Up in their hilltop fortress, the Prices languish under the domestic tyranny of print-works manager Simon, a bullying crook. Young Andrew Price's smart, cool mate Stuart "Fats" Wall, son of the neurotic deputy-headmaster Colin and his guidance-teacher wife Tessa, rules the roost at Winterdown Comprehensive with his teenage existential cult of "authentic" behaviour – however cruel. Stolid but shrewd Tessa comes close to this novel's moral core when she yearns to shout at clever, pitiless Fats, and the other kids, "you must accept the reality of other people… You must accept that you are not God".

Social worker Kay Bawden – presented for once with sympathetic insight – is an incomer from Hackney unhappily hitched to Mark's partner in the lawyers' office, the dithering Gavin. Her moody daughter Gaia, focus of classroom lust, longs for escape from this "frigging white" semi-rural backwater. And among Kay's clients are the Weedons from the Fields: chaotic, smack-using, on-off prostitute Terri, her ragged little son Robbie, and Krystal, her disruptive, delinquent teenager. Krystal is, by a rubbish-strewn street, the most important living character here, both a diamond in the rough and Rowling's deliberate revenge on the "chav"-scorning fans of Vicky Pollard in that other "Little Britain".
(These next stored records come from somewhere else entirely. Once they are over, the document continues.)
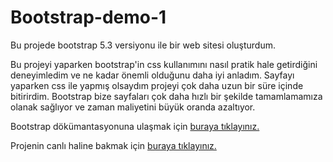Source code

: # Bootstrap-demo-1

Bu projede bootstrap 5.3 versiyonu ile bir web sitesi oluşturdum.

Bu projeyi yaparken bootstrap'in css kullanımını nasıl pratik hale getirdiğini deneyimledim ve ne kadar önemli olduğunu daha iyi anladım. Sayfayı yaparken css ile yapmış olsaydım projeyi çok daha uzun bir süre içinde bitirirdim. Bootstrap bize sayfaları çok daha hızlı bir şekilde tamamlamamıza olanak sağlıyor ve zaman maliyetini büyük oranda azaltıyor.

Bootstrap dökümantasyonuna ulaşmak için [buraya tıklayınız.](https://getbootstrap.com/docs/5.3/getting-started/introduction/)


Projenin canlı haline bakmak için [buraya tıklayınız.](https://bootstrap-demo-1-tugbaay.netlify.app/)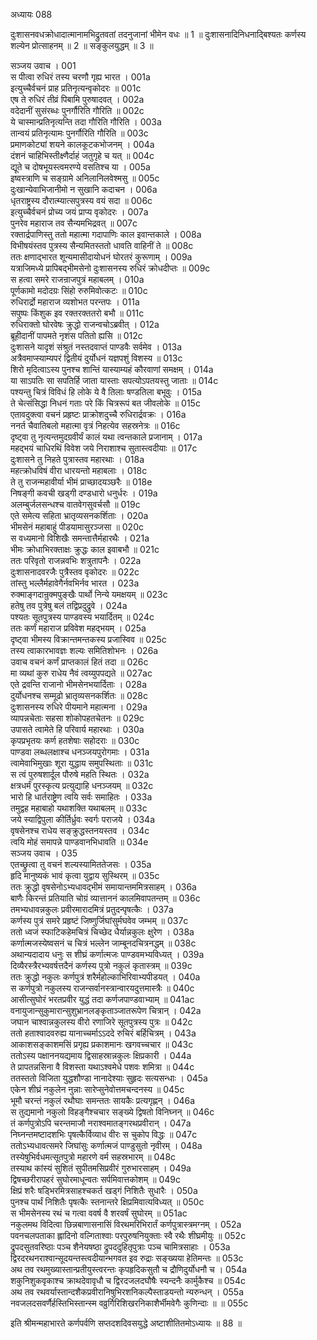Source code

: अध्यायः 088

दुःशासनवधक्रोधादात्मानामभिद्रुतवतां तदनुजानां भीमेन वधः ॥ 1 ॥ दुःशासनादिनिधनाद्बिश्यतः कर्णस्य शल्येन प्रोत्साहनम् ॥ 2 ॥ सङ्कुलयुद्धम् ॥ 3 ॥

सञ्जय उवाच ।	001  
स पीत्वा रुधिरं तस्य चरणौ गृह्य भारत ।	001a  
इत्युच्चैर्वचनं प्राह प्रतिनृत्यन्वृकोदरः ॥	001c  
एष ते रुधिरं तीव्रं पिबामि पुरुषादवत् ।	002a  
वदेदानीं सुसंरब्धः पुनर्गौरिति गौरिति ॥	002c  
ये चास्मान्प्रतिनृत्यन्ति तदा गौरिति गौरिति ।	003a  
तान्वयं प्रतिनृत्यामः पुनर्गौरिति गौरिति ॥	003c  
प्रमाणकोट्यां शयने कालकूटकभोजनम् ।	004a  
दंशनं चाहिभिस्तीक्ष्णैर्दाहं जतुगृहे च यत् ॥	004c  
द्यूते च दोषभूयस्त्वमरण्ये वसतिश्च या ।	005a  
इष्वस्त्राणि च सङ्ग्रामे अनिलानिलवेश्मसु ॥	005c  
दुःखान्येवाभिजानीमो न सुखानि कदाचन ।	006a  
धृतराष्ट्रस्य दौरात्म्यात्सपुत्रस्य वयं सदा ॥	006c  
इत्युच्चैर्वचनं प्रोच्य जयं प्राप्य वृकोदरः ।	007a  
पुनरेव महाराज तव सैन्यमभिद्रवत् ॥	007c  
रक्तार्द्रपाणिस्तु ततो महात्मा गदापाणिः काल इवान्तकाले ।	008a  
विभीषयंस्तव पुत्रस्य सैन्यमितस्ततो धावति वाहिनीं ते ॥	008c  
ततः क्षणाद्भारत शून्यमासीदायोधनं घोरतरं कुरूणाम् ।	009a  
यत्राजिमध्ये प्रापिबद्भीमसेनो दुःशासनस्य रुधिरं क्रोधदीप्तः ॥	009c  
स हत्वा समरे राजन्राजपुत्रं महाबलम् ।	010a  
पूर्णकामो मदोदग्रः सिंहो रुरुमिवोत्कटः ॥	010c  
रुधिरार्द्रो महाराज व्यशोभत परन्तपः ।	011a  
सपुष्पः किंशुक इव रक्तरक्ततरो बभौ ॥	011c  
रुधिराक्तो घोरवेषः क्रुद्धो राजन्वचोऽब्रवीत् ।	012a  
ब्रूहीदानीं पापमते नृशंस पतितो ह्यसि ॥	012c  
दुःशासने यादृशं संश्रुतं नस्तदवाप्तं पाण्डवैः सर्वमेव ।	013a  
अत्रैवमाप्स्याम्यपरं द्वितीयं दुर्योधनं यज्ञपशुं विशस्य ॥	013c  
शिरो मृदित्वाऽस्य पुनश्च शान्तिं यास्याम्यहं कौरवाणां समक्षम् ।	014a  
या साऽपतिः सा सपतिर्हि जाता यास्ताः सपत्योऽपतयस्तु जाताः ॥	014c  
पश्यन्तु चित्रं विविधं हि लोके ये वै तिलाः षण्डतिला बभूवुः ।	015a  
ते चेत्संसिद्धा निधनं गताः परे किं चित्ररूपं बत जीवलोके ॥	015c  
एतावदुक्त्वा वचनं प्रहृष्टः प्राक्रोशदुच्चै रुधिरार्द्रवक्रः ।	016a  
ननर्त चैवातिबलो महात्मा वृत्रं निहत्येव सहस्रनेत्रः ॥	016c  
दृष्ट्वा तु नृत्यन्तमुदग्रवीर्यं कालं यथा त्वन्तकाले प्रजानाम् ।	017a  
महद्भयं चाधिरथिं विवेश जये निराशाश्च सुतास्त्वदीयाः ॥	017c  
दुःशासने तु निहते पुत्रास्तव महारथाः ।	018a  
महत्क्रोधविषं वीरा धारयन्तो महाबलाः ।	018c  
ते तु राजन्महावीर्या भीमं प्राच्छादयञ्छरैः ॥	018e  
निषङ्गी कवची खड्गी दण्डधारो धनुर्धरः ।	019a  
अलम्बुर्जलसन्धश्च वातवेगसुवर्चसौ ॥	019c  
एते समेत्य सहिता भ्रातृव्यसनकर्शिताः ।	020a  
भीमसेनं महाबाहुं पीडयामासुरञ्जसा ॥	020c  
स वध्यमानो विशिखैः समन्तात्तैर्महारथैः ।	021a  
भीमः क्रोधाभिरक्ताक्षः क्रुद्धः काल इवाबभौ ॥	021c  
ततः परिवृतो राजन्नवभिः शत्रुतापनैः ।	022a  
दुःशासनादवरजैः पुत्रैस्तव वृकोदरः ॥	022c  
तांस्तु भल्लैर्महावेगैर्नवभिर्नव भारत ।	023a  
रुक्माङ्गदान्रुक्मपुङ्खैः पार्थो निन्ये यमक्षयम् ॥	023c  
हतेषु तव पुत्रेषु बलं तद्विप्रदुद्रुवे ।	024a  
पश्यतः सूतपुत्रस्य पाण्डवस्य भयार्दितम् ॥	024c  
ततः कर्णं महाराज प्रविवेश महद्भयम् ।	025a  
दृष्ट्वा भीमस्य विक्रान्तमन्तकस्य प्रजास्विव ॥	025c  
तस्य त्वाकारभावज्ञः शल्यः समितिशोभनः ।	026a  
उवाच वचनं कर्णं प्राप्तकालं हितं तदा ॥	026c  
मा व्यथां कुरु राधेय नैवं त्वय्युपपद्यते ॥	027ac  
एते द्रवन्ति राजानो भीमसेनभयार्दिताः ।	028a  
दुर्योधनश्च सम्मूढो भ्रातृव्यसनकर्शितः ॥	028c  
दुःशासनस्य रुधिरे पीयमाने महात्मना ।	029a  
व्यापन्नचेताः सहसा शोकोपहतचेतनः ॥	029c  
उपासते त्वामेते हि परिवार्य महारथाः ।	030a  
कृपप्रभृतयः कर्ण हतशेषाः सहोदराः ॥	030c  
पाण्डवा लब्धलक्षाश्च धनञ्जयपुरोगमाः ।	031a  
त्वामेवाभिमुखाः शूरा युद्धाय समुपस्थिताः ॥	031c  
स त्वं पुरुषशार्दूल पौरुषे महति स्थितः ।	032a  
क्षत्रधर्मं पुरस्कृत्य प्रत्युद्याहि धनञ्जयम् ॥	032c  
भारो हि धार्तराष्ट्रेण त्वयि सर्वः समाहितः ।	033a  
तमुद्वह महाबाहो यथाशक्ति यथाबलम् ॥	033c  
जये स्याद्विपुला कीर्तिर्ध्रुवः स्वर्गः पराजये ।	034a  
वृषसेनश्च राधेय सङ्क्रुद्धस्तनयस्तव ।	034c  
त्वयि मोहं समापन्ने पाण्डवानभिधावति ॥	034e  
सञ्जय उवाच ।	035  
एतच्छ्रुत्वा तु वचनं शल्यस्यामिततेजसः ।	035a  
हृदि मानुष्यकं भावं कृत्वा युद्वाय सुस्थिरम् ॥	035c  
ततः क्रुद्धो वृषसेनोऽभ्यधावद्भीमं समायान्तममित्रसाहम् ।	036a  
बाणैः किरन्तं प्रतियाति चोग्रं व्यात्ताननं कालमिवापतन्तम् ॥	036c  
तमभ्यधावन्नकुलः प्रवीरमारादमित्रं प्रतुदन्पृषत्कैः ।	037a  
कर्णस्य पुत्रं समरे प्रहृष्टं जिष्णुर्जिघांसुर्मघवेव जम्भम् ॥	037c  
ततो ध्वजं स्फाटिकहेमचित्रं चिच्छेद धैर्यान्नकुलः क्षुरेण ।	038a  
कर्णात्मजस्येष्वसनं च चित्रं भल्लेन जाम्बूनदचित्रनद्धम् ॥	038c  
अथान्यदादाय धनुः स शीघ्रं कर्णात्मजः पाण्डवमभ्यविध्यत् ।	039a  
दिव्यैरस्त्रैरभ्यवर्षत्तदैनं कर्णस्य पुत्रो नकुलं कृतास्त्रम् ॥	039c  
ततः क्रुद्धो नकुलः कर्णपुत्रं शरैर्महोल्काभिरिवाभ्यपीडयत् ।	040a  
स कर्णपुत्रो नकुलस्य राजन्सर्वानस्त्रान्वारयदुत्तमास्त्रैः ॥	040c  
आसीत्सुघोरं भरतप्रवीर युद्धं तदा कर्णजपाण्डवाभ्याम् ॥	041ac  
वनायुजान्सुकुमारान्सुशुभ्रानलङ्कृताञ्जातरूपेण चित्रान् ।	042a  
जघान चाश्वान्नकुलस्य वीरो रणाजिरे सूतपुत्रस्य पुत्रः ॥	042c  
ततो हताश्वादवरुह्य यानाच्चर्माऽऽददे रुचिरं बर्हिचित्रम् ।	043a  
आकाशसङ्काशमसिं प्रगृह्य प्रकाशमानः खगवच्चचार ॥	043c  
ततोऽस्य पक्षाननयद्यमाय द्विसाहस्रान्नकुलः क्षिप्रकारी ।	044a  
ते प्रापतन्नसिना वै विशस्ता यथाऽश्वमेधे पशवः शमित्रा ॥	044c  
ततस्ततो विजिता युद्धशौण्डा नानादेश्याः सुहृदः सत्यसन्धाः ।	045a  
एकेन शीघ्रं नकुलेन नुन्नाः सारेप्सुनेवोत्तमचन्दनस्य ॥	045c  
भूमौ चरन्तं नकुलं रथौघाः समन्ततः सायकैः प्रत्यगृह्णन् ।	046a  
स तुद्यमानो नकुलो विहङ्गैश्चचार सङ्ख्ये द्विषतो विनिघ्नन् ॥	046c  
तं कर्णपुत्रोऽपि चरन्तमाजौ नराश्वमातङ्गरथप्रवीरान् ।	047a  
निघ्नन्तमष्टादशभिः पृषत्कैर्विव्याध वीरः स चुकोप विद्धः ॥	047c  
ततोऽभ्यधावत्समरे जिघांसुः कर्णात्मजं पाण्डुसुतो नृवीरम् ।	048a  
तस्येषुभिर्वधमत्सूतपुत्रो महारणे वर्म सहस्रभारम् ॥	048c  
तस्याथ कांस्यं सुशितं सुपीतमसिप्रवीरं गुरुभारसाहम् ।	049a  
द्विषच्छरीरापहरं सुघोरमाधून्वतः सर्पमिवात्तकोशम् ॥	049c  
क्षिप्रं शरैः षड्भिरमित्रसाहश्चकर्त खड्गं निशितैः सुधारैः ।	050a  
पुनश्च पार्थं निशितैः पृषत्कैः स्तनान्तरे क्षिप्रमिवात्यविध्यत् ॥	050c  
स भीमसेनस्य रथं च गत्वा ववर्ष वै शरवर्षं सुघोरम् ॥	051ac  
नकुलमथ विदित्वा छिन्नबाणासनासिं विरथमरिभिरार्तं कर्णपुत्रास्त्रमग्नम् ।	052a  
पवनचलपताका ह्लादिनो वल्गिताश्वाः परपुरुषनियुक्ताः स्वै रथैः शीघ्रमीयुः ॥	052c  
द्रुपदसुतवरिष्ठाः पञ्च शैनेयषष्ठा द्रुपददुहितृपुत्राः पञ्च चामित्रसाहाः ।	053a  
द्विरदरथनराश्वान्सूदयन्तस्त्वदीयान्भगवत इव रुद्राः सङ्ख्यया हेतिमन्तः ॥	053c  
अथ तव रथमुख्यास्तान्प्रतीयुस्त्वरन्तः कृपहृदिकसुतौ च द्रौणिदुर्योधनौ च ।	054a  
शकुनिशुकवृकाश्च क्राथदेवावृधौ च द्विरदजलदघौषैः स्यन्दनैः कार्मुकैश्च ॥	054c  
अथ तव रथवर्यास्तान्दशैकप्रवीरानिषुभिरशनिकल्पैस्ताडयन्तो न्यरुन्धन् ।	055a  
नवजलदसवर्णैर्हस्तिभिस्तान्स्म वव्रुर्गिरिशिखरनिकाशैर्भीमवेगैः कुणिन्दाः ॥ ॥	055c  

इति श्रीमन्महाभारते कर्णपर्वणि सप्तदशदिवसयुद्धे अष्टाशीतितमोऽध्यायः ॥ 88 ॥
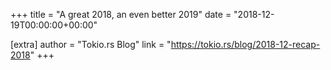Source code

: +++
title = "A great 2018, an even better 2019"
date = "2018-12-19T00:00:00+00:00"

[extra]
author = "Tokio.rs Blog"
link = "https://tokio.rs/blog/2018-12-recap-2018"
+++

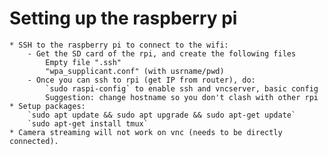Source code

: Setting up the raspberry pi
===========================

    * SSH to the raspberry pi to connect to the wifi:
        - Get the SD card of the rpi, and create the following files
            Empty file ".ssh"
            "wpa_supplicant.conf" (with usrname/pwd)
        - Once you can ssh to rpi (get IP from router), do:
            `sudo raspi-config` to enable ssh and vncserver, basic config
            Suggestion: change hostname so you don't clash with other rpi
    * Setup packages:
        `sudo apt update && sudo apt upgrade && sudo apt-get update`
        `sudo apt-get install tmux`
    * Camera streaming will not work on vnc (needs to be directly connected).
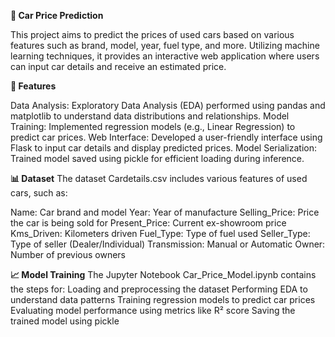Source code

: **🚗 Car Price Prediction**

This project aims to predict the prices of used cars based on various features such as brand, model, year, fuel type, and more. 
Utilizing machine learning techniques, it provides an interactive web application where users can input car details and receive an estimated price.

**🧠 Features** 

Data Analysis: Exploratory Data Analysis (EDA) performed using pandas and matplotlib to understand data distributions and relationships.
Model Training: Implemented regression models (e.g., Linear Regression) to predict car prices.
Web Interface: Developed a user-friendly interface using Flask to input car details and display predicted prices.
Model Serialization: Trained model saved using pickle for efficient loading during inference.

**📊 Dataset**
The dataset Cardetails.csv includes various features of used cars, such as:

Name: Car brand and model
Year: Year of manufacture
Selling_Price: Price the car is being sold for
Present_Price: Current ex-showroom price
Kms_Driven: Kilometers driven
Fuel_Type: Type of fuel used
Seller_Type: Type of seller (Dealer/Individual)
Transmission: Manual or Automatic
Owner: Number of previous owners

**📈 Model Training**
The Jupyter Notebook Car_Price_Model.ipynb contains the steps for:
Loading and preprocessing the dataset
Performing EDA to understand data patterns
Training regression models to predict car prices
Evaluating model performance using metrics like R² score
Saving the trained model using pickle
Krystal, whom Barry befriended and encouraged to become a champion rower, again sports a symbolic name. Foul-mouthed but golden-hearted, decent despite all her deprivations, she represents the despised "underclass" that Pagford – that Britain – writes off at its peril. Her very existence crystalises the character and morality of those around her. She separates the helpers from the wreckers, the sympathetic from the selfish; dare one say, the Wizards from the Muggles?

Rowling's writing, which can be long-winded and laborious in the clunkily satirical set-pieces, picks up passion, verve and even magic with Krystal and the other adolescents.

Indeed, the teens of Winterdown belong in a bolder, richer book than some of the parental caricatures. All the social and hormonal turbulence that the later Potter volumes had to veil in the euphemisms of fantasy appear in plain sight here. Slowed down by its fussy class geography and wheezing plot-motor, the novel builds into a vividly melodramatic climax with these kids at its heart.

And after the convulsion comes a sentimental coda that, in tone and setting, whisks us right back to Hogwarts. Even though grudge matches at that school seldom gave rise to insults such as "Bunch o' muff munchers. Let's do 'em."